The main objective of these studies was to characterize metabolic, body composition, and cardiovascular responses to a free-choice high-fat, high-sucrose diet in female cycling and pregnant rats. In ...the nonpregnant state, female Sprague-Dawley rats offered a 3-wk free-choice high-fat, high-sucrose diet had greater energy intake, adiposity, serum leptin, and triglyceride concentrations compared with rats fed with standard chow and developed glucose intolerance. In addition, choice-diet-fed rats had larger cardiac ventricular weights, smaller kidney and pancreas weights, and higher blood pressure than chow-fed rats, but they did not exhibit resistance artery endothelial dysfunction. When the free-choice diet continued throughout pregnancy, rats remained hyperphagic, hyperleptinemic, and obese.

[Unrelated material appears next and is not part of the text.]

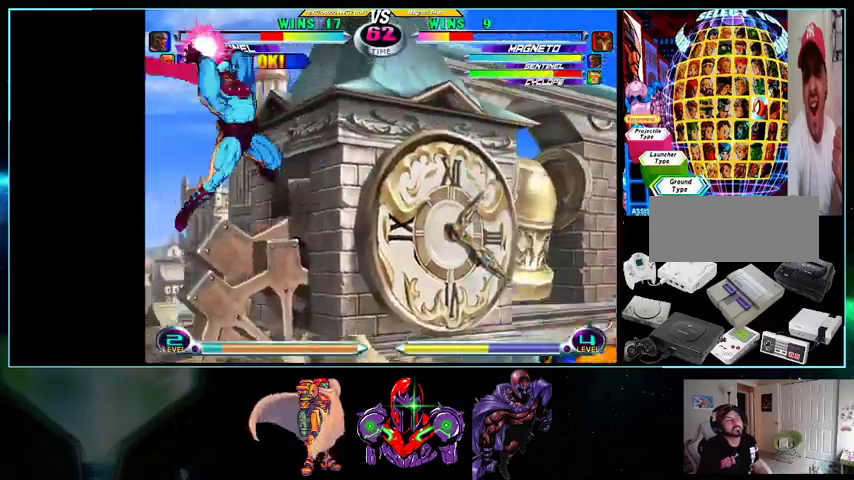
{"dt_ms": 500, "buttons": ["DPAD_LEFT"], "events": [[100, "X", "up"], [100, "Y", "up"], [133, "Y", "down"], [267, "Y", "up"], [300, "DPAD_DOWN", "up"], [300, "DPAD_RIGHT", "up"], [333, "DPAD_LEFT", "down"]]}
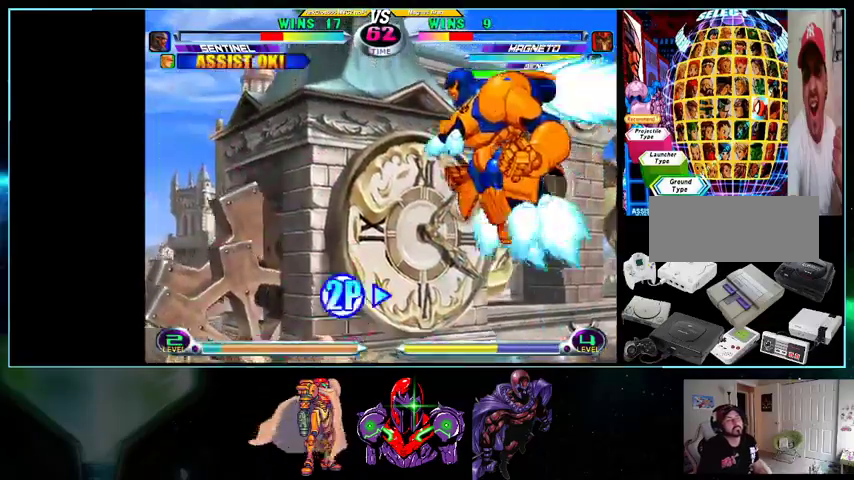
{"dt_ms": 500, "buttons": ["DPAD_RIGHT"], "events": [[367, "DPAD_LEFT", "up"], [400, "DPAD_RIGHT", "down"]]}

Choice pregnant rats exhibited uterine artery endothelial dysfunction and had smaller fetuses compared with chow pregnant rats. Pregnancy normalized mean arterial blood pressure and pancreas weights in choice rats. These studies are the first to provide a comprehensive evaluation of free-choice high-fat, high-sucrose diet on metabolic and cardiovascular functions in female rats, extending the previous studies in males to female cycling and pregnant rodents. Free-choice diet may provide a new model of preconceptual maternal obesity to study the role of increased energy intake, individual food components, and preexisting maternal obesity on maternal and offspring physiological responses during pregnancy and after birth.